In 1972, Dr. Walter Mischel performed an experiment in which he presented kids with a marshmallow sitting on a table. The kids were told that if they can wait until some later time, they would receive a second marshmallow for their patience. Of course, there were kids that could hold out for the extra marshmallow and others that ate it right away. The kids with the ability to wait were said to have higher “impulse control.” Delayed gratification studies had been performed previously, but this was one of the first to follow up on the subjects over subsequent years. Over the years, they tested how kids with higher or lower impulse control performed in life (follow up study with results, Shoda and Mishcel, 1990). The results were convincing, people that displayed impulse control at an early age had higher coping and cognitive competence, higher aptitude scores, and general self-control later in life. A number of similar studies were launched that showed a causal effect between low impulse control and obesity, drug addiction, and criminal activity (The New Yorker article, DON’T!). Needless to say, the implications of the Marshmallow Experiment are powerful.

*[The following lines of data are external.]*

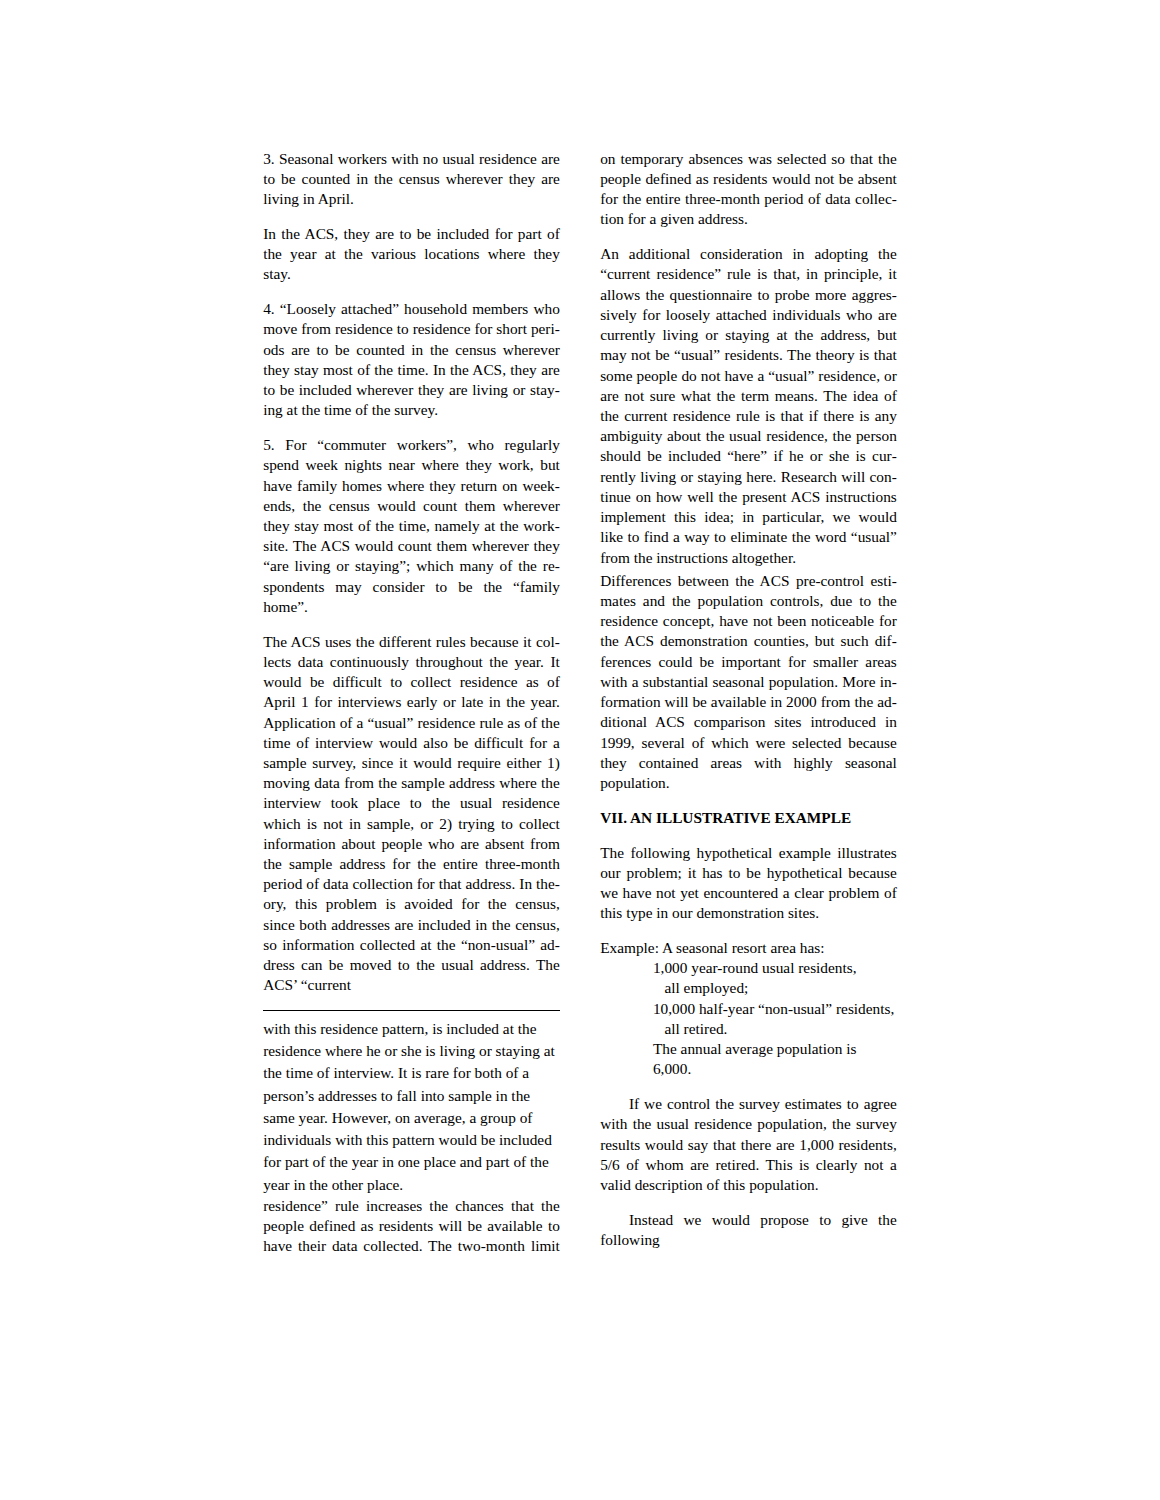3. Seasonal workers with no usual residence are to be counted in the census wherever they are living in April.
In the ACS, they are to be included for part of the year at the various locations where they stay.
4. “Loosely attached” household members who move from residence to residence for short periods are to be counted in the census wherever they stay most of the time. In the ACS, they are to be included wherever they are living or staying at the time of the survey.
5. For “commuter workers”, who regularly spend week nights near where they work, but have family homes where they return on weekends, the census would count them wherever they stay most of the time, namely at the worksite. The ACS would count them wherever they “are living or staying”; which many of the respondents may consider to be the “family home”.
The ACS uses the different rules because it collects data continuously throughout the year. It would be difficult to collect residence as of April 1 for interviews early or late in the year. Application of a “usual” residence rule as of the time of interview would also be difficult for a sample survey, since it would require either 1) moving data from the sample address where the interview took place to the usual residence which is not in sample, or 2) trying to collect information about people who are absent from the sample address for the entire three-month period of data collection for that address. In theory, this problem is avoided for the census, since both addresses are included in the census, so information collected at the “non-usual” address can be moved to the usual address. The ACS’ “current
with this residence pattern, is included at the residence where he or she is living or staying at the time of interview. It is rare for both of a person’s addresses to fall into sample in the same year. However, on average, a group of individuals with this pattern would be included for part of the year in one place and part of the year in the other place.
residence” rule increases the chances that the people defined as residents will be available to have their data collected. The two-month limit on temporary absences was selected so that the people defined as residents would not be absent for the entire three-month period of data collection for a given address.
An additional consideration in adopting the “current residence” rule is that, in principle, it allows the questionnaire to probe more aggressively for loosely attached individuals who are currently living or staying at the address, but may not be “usual” residents. The theory is that some people do not have a “usual” residence, or are not sure what the term means. The idea of the current residence rule is that if there is any ambiguity about the usual residence, the person should be included “here” if he or she is currently living or staying here. Research will continue on how well the present ACS instructions implement this idea; in particular, we would like to find a way to eliminate the word “usual” from the instructions altogether.
Differences between the ACS pre-control estimates and the population controls, due to the residence concept, have not been noticeable for the ACS demonstration counties, but such differences could be important for smaller areas with a substantial seasonal population. More information will be available in 2000 from the additional ACS comparison sites introduced in 1999, several of which were selected because they contained areas with highly seasonal population.
VII. AN ILLUSTRATIVE EXAMPLE
The following hypothetical example illustrates our problem; it has to be hypothetical because we have not yet encountered a clear problem of this type in our demonstration sites.
Example: A seasonal resort area has:
1,000 year-round usual residents,
all employed;
10,000 half-year “non-usual” residents,
all retired.
The annual average population is 6,000.
If we control the survey estimates to agree with the usual residence population, the survey results would say that there are 1,000 residents, 5/6 of whom are retired. This is clearly not a valid description of this population.
Instead we would propose to give the following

Now what does this mean for investors? We can assume that most investors have reasonable impulse control or they would have never made into or through college (personally, my impulse control went on sabbatical a few times during college). But there are still situations where the Id has to be tamed and the elephant kept in check. So what is an investor’s marshmallow moment? How about when an investment’s value increases beyond our expectations and our emotion tells us that “this thing has legs.” Our impulse is to scoop that marshmallow up and enjoy the ride as our investment trades even higher. The more difficult decision is to sell because the asset has met expectations. How about putting an idea, that a buddy told us about, in the portfolio before we do our full due diligence? How about holding onto that 40 basis point position, even though we know it has very little impact on portfolio performance and is a distraction from other research efforts?
Impulses and delayed gratification come in various forms. When it comes to fatty foods and narcotics, we may be rock solid, but when it comes to financial decisions, make sure you aren’t scooping up one marshmallow today at the expense of two tomorrow.